The process plant industry knows it needs to build and operate more efficient and sustainable plants. The good news is that the technology needed to solve the complex challenges of engineering modern, efficient and sustainable plants of the future is already here. Organisations are actively implementing digital twin strategies with intelligent engineering information at their core to transform plant performance across both brownfield and greenfield projects, as well as in their operational state.

The transition to greener more sustainable projects and operations has accelerated over the past year. And against this trend, digital transformation must keep pace. The digitalisation, efficiency and sustainability initiatives are in motion, but there remains a long way to go. Capital projects are still carbon-intensive, and operational programmes depend on digital insights and large-scale cultural and strategic shifts before sustainability outcomes can be fully realised.

The industrial sector is now embracing technology and new ways of working to build the sustainable, digital and connected plants of the future

No matter whether you begin in the operational or project phase of your plant, the answers to more sustainable practices are already available in the data. Creating a data-centric culture that collates and verifies engineering data into a single, trusted hub right from the initial phases of a project is cornerstone of a reliable digital twin. Research by Deloitte found that digital transformation provides an opportunity to gain safety, efficiency and significant financial benefits, including a 5-10pc reduction in build costs and a 10-20pc reduction in operational costs.

By connecting teams, engineering tools and data at every phase of the project, performance can be transformed and engineering efficiency increased by 30pc. With teams aligned around the data, siloes can be broken down, improving transparency, collaboration and decision-making. As performance and efficiency increases project costs and risks reduce—freeing up time for engineering, procurement, construction (EPC) contractors and owner-operators to spend more time on innovation to deliver better solutions to complex problems.

Open to change

The industrial sector is now embracing technology and new ways of working to build the sustainable, digital and connected plants of the future. To get there, project and operations teams will depend on innovation, flexibility and collaboration to reform an industry ripe for change.

Cloud and interactive 3D visualisation, engineering and simulation solutions are enabling EPCs and owner-operators to become better prepared for what lies ahead. They integrate engineering tools and streamline processes to meet key business imperatives: engineering efficiency, sustainability, and budget capital project delivery, and the creation and maintenance of the trusted engineering data that forms the digital twin. 

Unique challenges, one solution

Digital twins are useful in transforming both net-new and brownfield projects, and even operational plants, to deliver sustainable outcomes and optimise performance long into the future.

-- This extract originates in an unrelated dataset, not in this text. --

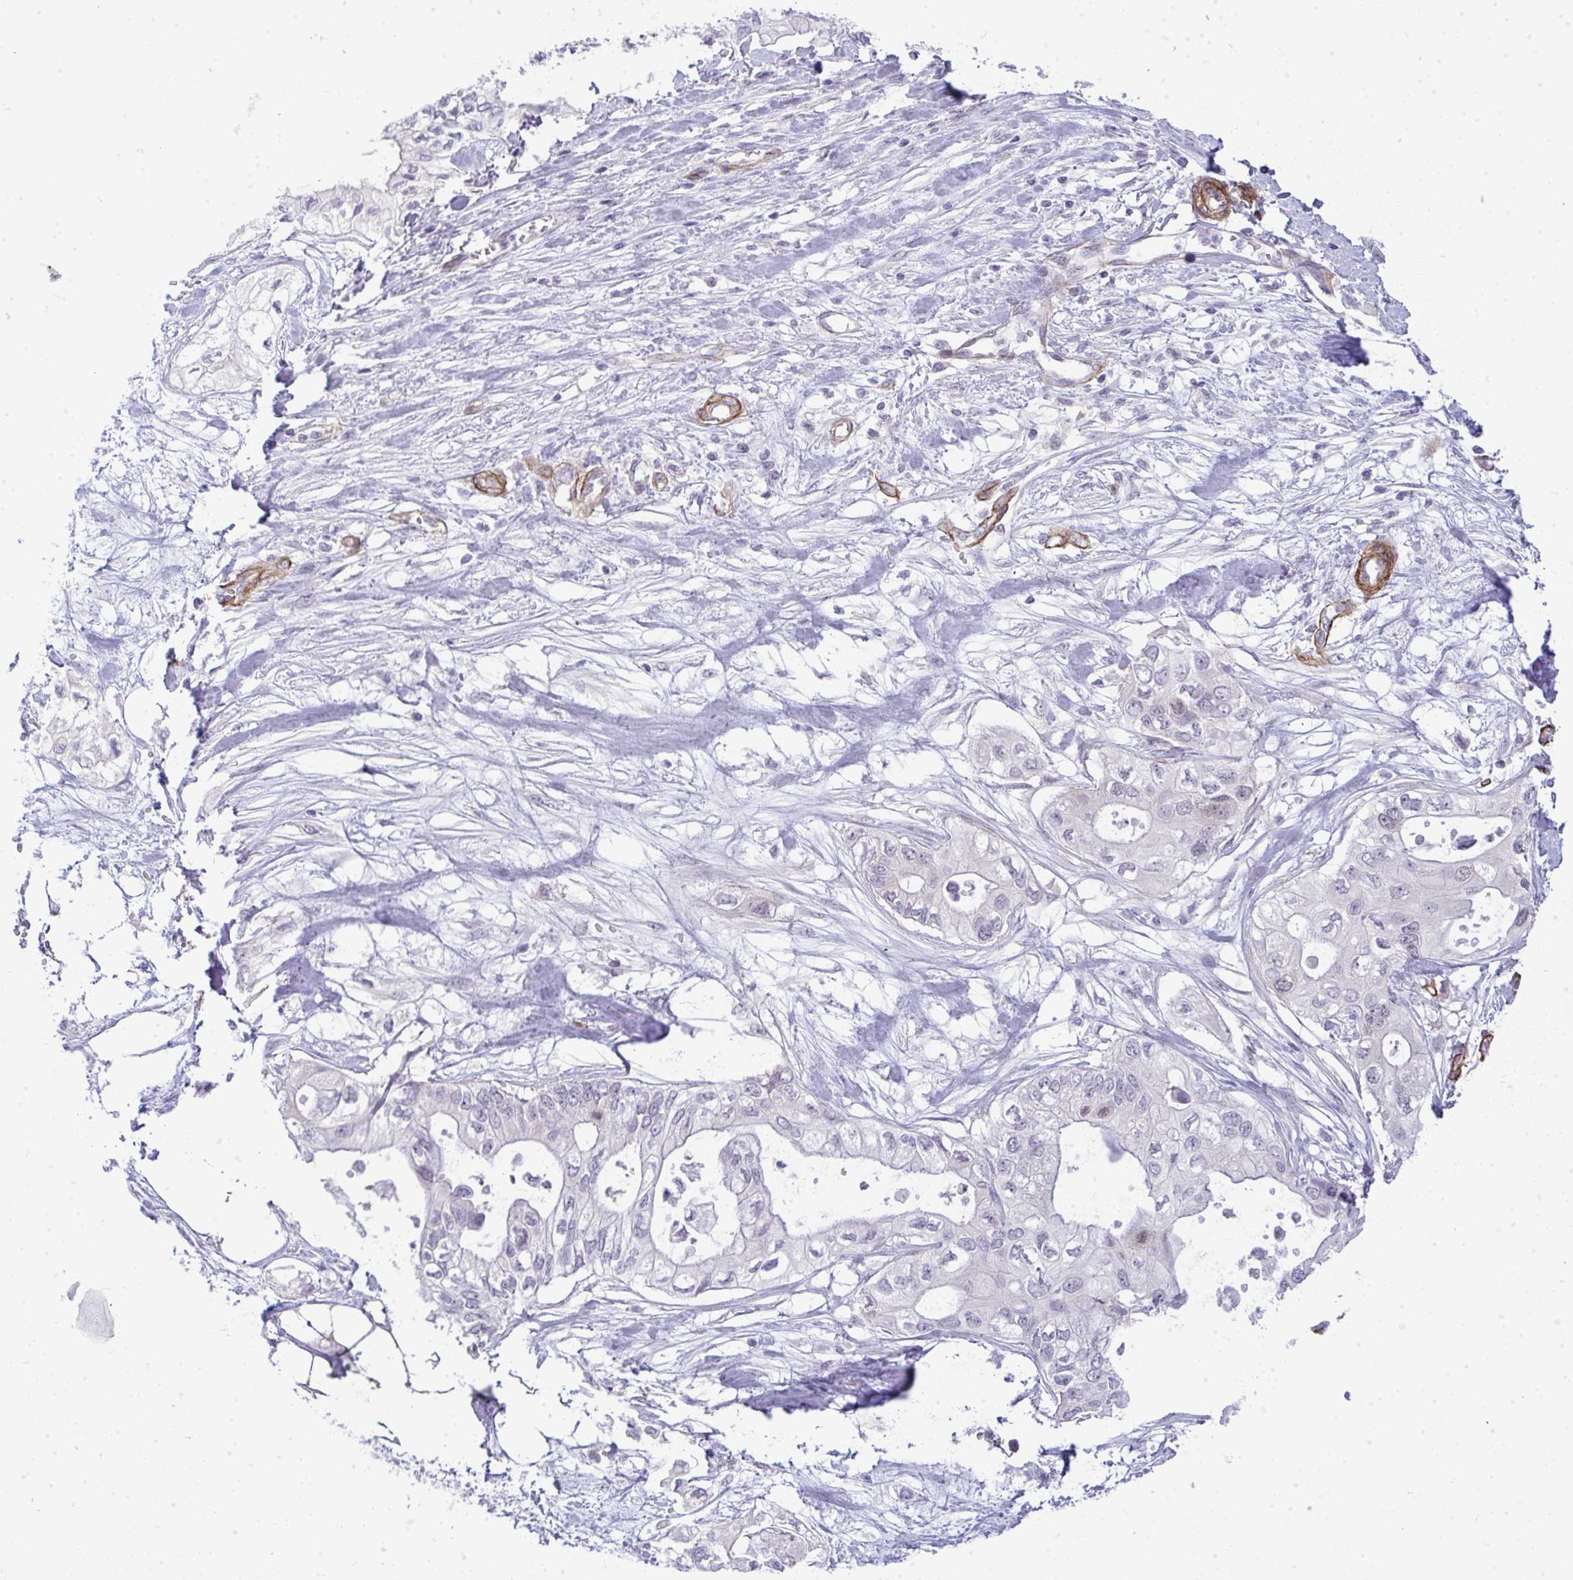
{"staining": {"intensity": "negative", "quantity": "none", "location": "none"}, "tissue": "pancreatic cancer", "cell_type": "Tumor cells", "image_type": "cancer", "snomed": [{"axis": "morphology", "description": "Adenocarcinoma, NOS"}, {"axis": "topography", "description": "Pancreas"}], "caption": "Tumor cells are negative for brown protein staining in adenocarcinoma (pancreatic). (DAB (3,3'-diaminobenzidine) immunohistochemistry (IHC) with hematoxylin counter stain).", "gene": "UBE2S", "patient": {"sex": "female", "age": 63}}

  • Net-new, greenfield projects: Whether for net-zero, carbon capture and storage, hydrogen production or for renewable power generation, connected engineering information can be used to build a digital twin for teams to efficiently innovate and design for sustainability, reduce emissions and waste, and hand the plant—and the digital twin—over seamlessly to operations.
  • Brownfield revamp projects: It is not just new developments where digital twin technology can deliver results. Existing plants can be transformed to become connected digital facilities as well—empowering capital project planning and execution, or to create operational insights to improve performance. Going forward, this digital thread can be used to also modernise operations, extend plant lifetime, and ensure continued compliance with sustainability and safety regulations that emerge over time.

Why intelligent engineering information management matters

Integrating quality engineering data within a capital project can deliver benefits immediately and long into the future. Once a data-centric approach is implemented in a capital project, owner-operators and EPCs can reuse the same data structure on future projects, allowing them to accelerate the process and continuously identify opportunities to improve both performance and design.

Putting trusted engineering information at the core of your project and plant digital twin can produce the following wins in the immediate, medium and long terms:

  • Immediate wins: Connecting people, data and decision-making drives down costs, reduces waste and improves project efficiencies.
  • Medium-term wins: By developing a data-rich digital twin right from the conceptual phase of an engineering project, when it comes to handover, the owner operator can receive an accurate digital twin that will support operator training, eliminate startup risks, optimise operations performance and provide an ‘as-is’ digital replica for future maintenance programmes.
  • Long-term wins: If developed from the initial concept and maintained throughout the operational phase, a digital thread is created that allows each asset to be tied back to the original concept, providing actionable performance insights and enabling sustainability key performance indicators to be tracked.
An accurate digital twin will support operator training, eliminate startup risks, optimise operations performance and provide an ‘as-is’ digital replica for future maintenance programmes

Tomorrow’s plants will be smart, automated, efficient and well connected, regardless of whether built recently or many years in the past. Operations, maintenance and capital project stakeholders will be connected to a single, trusted hub of data—the digital twin—to break down siloes, enable collaboration and facilitate smarter decisions made faster.

The solutions to achieve this are already here. The process plant industry has an imperative, and an opportunity, to transform today and achieve a sustainable and high performing plant for tomorrow.